Voyager continued or at least didn’t revert these problems though given it’s situation being stranded far outside of the communist controlled space their actions and activities can be more or less justified as frontier and war communism tough stuff. What can’t be as easily bushed aside is the black ops section whatever introduced in DS9, the heavy use of fiat currency among the crew in ordinary situations including gambling, and a lot of other shifts in how the federation is defined and run.
So I agree but I disagree in its inclusion in ST “golden age” canon which is basically just TNG. Hence why I think the IP is not worth fighting over, the liberals won long ago and it’s only ever gotten worse since then. By itself in a vacuum or with TOS TNG is a great if somewhat utopian socialist show. Everything that followed has been decay if not outright plundering in a mirror version of what Russia went through in the 90s of shock therapy and terror.
Definitely some so bad its good things to it. The director was a notorious Hollywood reactionary who was competent at making films at least. It’s not a great film, it’s clearly a propaganda screed and kind of laughable these days.

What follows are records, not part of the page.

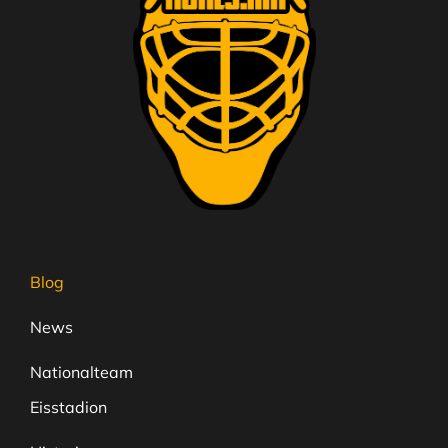
Blog
News
Nationalteam
Eisstadion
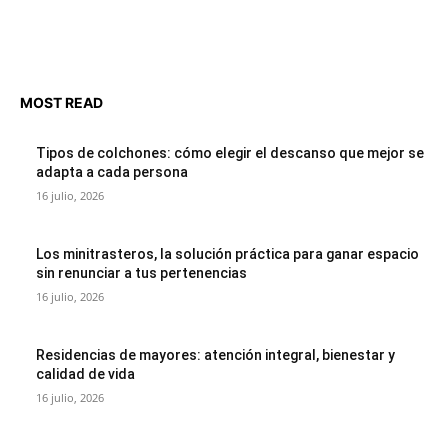
MOST READ
Tipos de colchones: cómo elegir el descanso que mejor se
adapta a cada persona
16 julio, 2026
Los minitrasteros, la solución práctica para ganar espacio
sin renunciar a tus pertenencias
16 julio, 2026
Residencias de mayores: atención integral, bienestar y
calidad de vida
16 julio, 2026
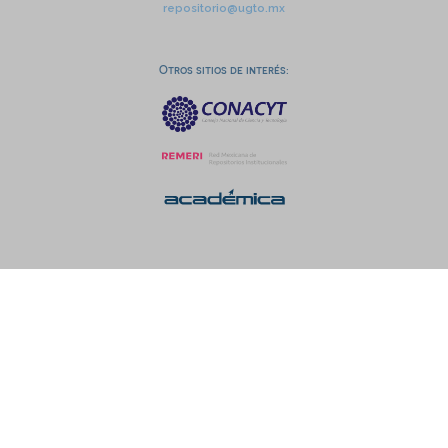
repositorio@ugto.mx
Otros sitios de interés:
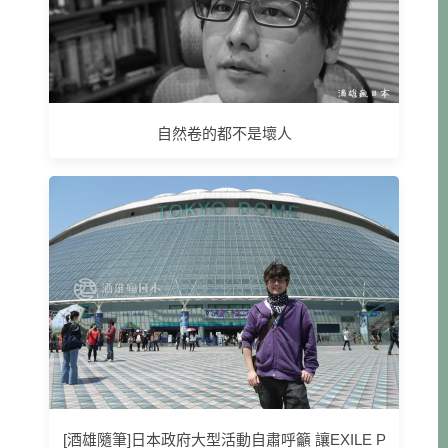
自然卷的都不是壞人
[酒雄隨筆]日本政府大型活動自肅呼籲 讓EXILE P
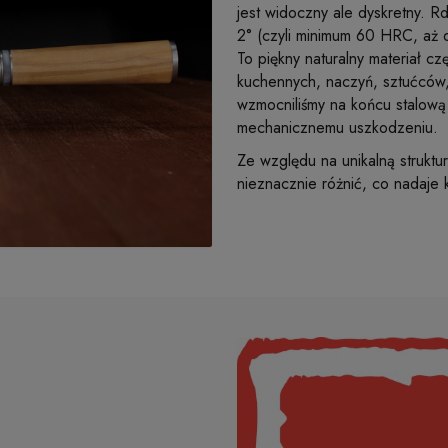
jest widoczny ale dyskretny. 
2° (czyli minimum 60 HRC, aż
To piękny naturalny materiał c
kuchennych, naczyń, sztućców,
wzmocniliśmy na końcu stalową 
mechanicznemu uszkodzeniu.
Ze względu na unikalną struktu
nieznacznie różnić, co nadaje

If you’re looking for other bad reactionary anti-communist films I’d suggest “If Footmen Tire You, What Will Horses Do?” if you can find a copy which was a kind of church/preacher-made fearmongering film about the threat of communism and a hypothetical scenario of what if they won in the US. It has this delightful scene where a communist commissar supposedly trying to indoctrinate a bunch of children prays to Fidel and “glorious Fidel” brings the children “all the candy they can eat” which consists of a guy walking in through a door and bringing a sack of candy the guy proceeds to throw at the children, telling them it is a miracle, not of “your Jesus Christ” but of Fidel Castro. This is a truly bad film unlike Red Dawn, Red Dawn tries and has correct communist iconography whereas the hammer and sickles in Footmen are badly done and everything is cheap.